Research Article: Enemuo, J. O., & Obidike, N. D. (2013). Assessment of parental involvement in children’s literacy development. Journal of Emerging Trends in Educational Research and Policy Studies, 4(5), 807-814.
Assessment of parental involvement in children’s literacy development
Purpose of the Research
This paper investigates the level of parental involvement in the literacy development of their children in Anambra State. More specifically, the purpose and focus of the study is two faceted. Firstly, the study finds the extent of involvement of male and female parents in their children’s literacy development and then conducts comparative analysis of the level of involvement in the two gender types of parents to investigate if there is any significant difference between the two. Secondly, the extent of involvement among single and two parents is also compared to infer any significant outcomes.
This is a quantitative research because it involves collection of data on a questionnaire with 22 close ended questions and the results are calculated based on the numbers and frequencies of particular responses to the closes ended questions.
“A 22-item instrument entitled “Parental Involvement in Children’s Literacy Development (PICLD) questionnaire was developed by the researchers.” (Page # 809)
Another clue to term this study as quantitative is that statistical tests like mean, standard deviation, and t-test are applied on data to infer about the significance of relationships between variables.
“The data collected were analyzed using mean scores and standard deviation to answer the two research questions while t-test statistics was used to test the two hypotheses at 0.05 level of significance. While the mean ratings of 2.50 and above were accepted as indicative of agreement for research questions, mean ratings below 2.50 indicated disagreement.” (Page # 810)
Table 1 (Page # 810) and Table 2 (Page # 811) show the quantitative analysis done on the data collected.
Dependent and independent variables were not explicitly declared. However, it is easy to derive the variables from the research questions and hypothesis given on Page # 809
Null Hypothesis 1: “There is no significant difference in the mean ratings of male and female parents on the extent of their involvement in the literacy development of their children.”
Null Hypothesis 2: “There is no significant difference in the mean ratings of single parents and two parents on the extent of their involvement in the literacy development of their children.”
- Parental Type (single-parent, two-parents)
- Extent of Parental Involvement
- Literacy Development
Again the research does not explicitly declare the cofounding variables but the parental involvement in itself is defined by several factors (cofounding variables) e.g. Frequency of interaction with teachers, quality of interaction with teachers etc.
This paper uses descriptive survey questionnaire to collect responses from respondents on 22 items related to parental involvement in children literacy development. These 22 questions were designed to know the demographics of respondents and their extent of involvement in their children’s literacy development.
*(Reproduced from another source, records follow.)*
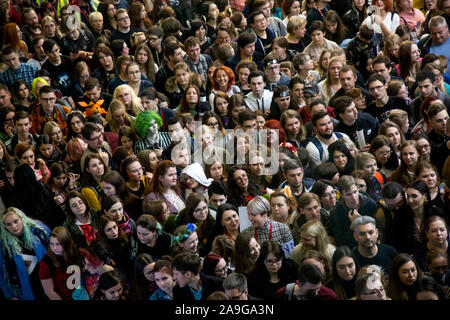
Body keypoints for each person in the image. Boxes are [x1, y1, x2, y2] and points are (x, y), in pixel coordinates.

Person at [0, 207, 50, 300]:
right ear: (5, 227)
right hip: (28, 289)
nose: (14, 227)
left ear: (22, 218)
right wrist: (10, 296)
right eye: (8, 224)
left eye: (16, 221)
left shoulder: (39, 230)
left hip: (50, 282)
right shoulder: (4, 245)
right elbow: (1, 273)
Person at [393, 180, 445, 254]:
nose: (410, 200)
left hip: (436, 255)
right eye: (407, 196)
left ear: (425, 196)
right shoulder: (401, 215)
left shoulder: (437, 213)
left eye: (414, 196)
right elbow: (396, 243)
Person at [328, 175, 378, 248]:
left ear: (358, 189)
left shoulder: (370, 204)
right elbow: (340, 242)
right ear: (341, 195)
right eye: (349, 194)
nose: (354, 198)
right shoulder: (336, 212)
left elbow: (379, 232)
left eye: (355, 192)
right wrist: (354, 226)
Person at [39, 226, 84, 300]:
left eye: (58, 244)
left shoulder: (75, 251)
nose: (54, 248)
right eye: (51, 244)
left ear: (66, 243)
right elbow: (50, 292)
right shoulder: (46, 262)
Data from Eight Hundred and Sixty Two (862) parents and teachers was collected. Respondents were selected using multi-stage sampling. The sample included 242 males and 620 female respondents. The sample included 573 two-parents while, 289 single parents.
The research instrument described above was developed by the researchers themselves and tested and modified for reliability through experts. The research instrument was also piloted before actual data collection.
The collected data were analyzed using mean scores and standard deviation to answer the research questions. T-test statistics were used to test the hypothesis at 0.05 level of significance.
Yes, both hypotheses and research questions were stated on (Page # 809) as follows:
- To what extent are male and female parents involved in the literacy development of their children?
- To what extent are single-parents and two-parents involved in the literacy development of their children?
- There is no significant difference in the mean ratings of male and female parents on the extent of their involvement in the literacy development of their children.
- There is no significant difference in the mean ratings of single parents and two-parents on the extent of their involvement in the literacy development of their children.
Results of the Study
- Male parents showed very low level of involvement (M = 1.36, SD = .74) in the literacy development of their children
- Female parents also showed low level of involvement (M = 1.18, SD = .96) in the literacy development of their children.
- There was very low level of involvement of single-parents (M = 1.20, SD = .43)
- Also there was low level of involvement of two-parents (M = 1.15, SD = .31) in the literacy development of their children.
- There was a significant, difference in the mean ratings of male and female parents on the extent of their involvement in the literacy development of their children. The result suggested that the difference between the mean ratings were statistically significant in favour of male parents
- There was no significant difference in the mean ratings of single-parents and two-parents.
- Government, through the relevant agencies should ensure that parenting education programme such as family-centred curriculum and instruction is enshrined in the school programme
- Schools and teachers should provide materials on parenting, conduct parenting classes and furnish parents with the ideas about teaching their children reading and mathematics skills through daily activities at home.
- State to subsidize schools for parental training workshops to enhance the quality of their involvement
- Parents to participate in any parenting education programme organized by their children’s schools to help them learn ways to create supportive learning at homes. Parents to model reading and writing in order to encourage the children read and write at home.
- Parents to provide a variety of reading and writing materials at home to enhance their children’s literacy development.
Limitations of the Study
The major limitations of the study were that, data collection took a lot of time as the researchers waited until the sampled schools scheduled their PTA meetings. Again they had to plead and convince the parents before they could respond to the instrument during PTA meetings.